Kale's mother Julie (Carrie-Anne Moss) and his best friend Ronnie (Aaron Yoo) are the only people besides Ashley that Kale sees during his long days. He increasingly spends time spying on his neighbors, and one night he witnesses a neighbor, Mr. Turner (David Morse), driving a dented blue Mustang into his garage. A description fitting the car was previously reported on the television after a woman disappeared and Kale begins to believe that Mr. Turner is the serial killer that the authorities have been unable to find. His suspicions heat up when Mr. Turner brings home a call girl and mysterious happenings begin around the Turner household. Kale, Ashley, and Ronnie begin to spend more time monitoring the activities of Mr. Turner and attempt to gather evidence to show that Turner is indeed a serial killer and that Kale had witnessed the call girl's murder the previous night.
With a number of apparent Hitchcockian influences, "Disturbia" is a slow-building thriller that teases and entertains until it finally reveals its villain and the grisly horrors of the serial killer's environment. With similar themes to Hitchcock's "Rear Window" and featuring musical cues, soundtrack usage, and camera movements that should be familiar to fans of the legendary director, "Disturbia's" director D.J. Caruso pays homage to the master of the thriller and crafts an effective and entertaining picture.
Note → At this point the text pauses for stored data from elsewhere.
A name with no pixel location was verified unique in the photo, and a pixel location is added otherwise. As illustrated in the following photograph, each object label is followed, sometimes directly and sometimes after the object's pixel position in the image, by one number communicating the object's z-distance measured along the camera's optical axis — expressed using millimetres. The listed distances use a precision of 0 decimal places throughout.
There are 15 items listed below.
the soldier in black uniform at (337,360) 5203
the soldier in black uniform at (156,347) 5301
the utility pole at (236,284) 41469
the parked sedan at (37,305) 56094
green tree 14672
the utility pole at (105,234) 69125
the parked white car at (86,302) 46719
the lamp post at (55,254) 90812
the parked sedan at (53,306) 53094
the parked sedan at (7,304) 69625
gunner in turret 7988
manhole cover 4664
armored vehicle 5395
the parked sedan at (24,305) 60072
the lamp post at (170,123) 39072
"Disturbia" is an entertaining film that dances around the topics of sexuality and builds sexual tension to support the tension surrounding the possible serial killer living next door. There have been a glut of thrillers and chillers released in the past couple of years and many of them have become horribly dull and repetitious. D.J. Caruso moves filmmaking back a few decades and slows down the pace, using the camera's eye to become a voyeur through the binoculars the main character uses. Hints of horror are flashed throughout the first two acts, and it isn't until the final showdown between Kale and the serial killer that anything violent actually occurs. Tension between Ashley and her parents and Kale and his mother help to build tension, as does an unfriendly relationship between Kale and some neighborhood boys. These moments are meant to keep the viewer on edge and unable to settle into a level of comfort.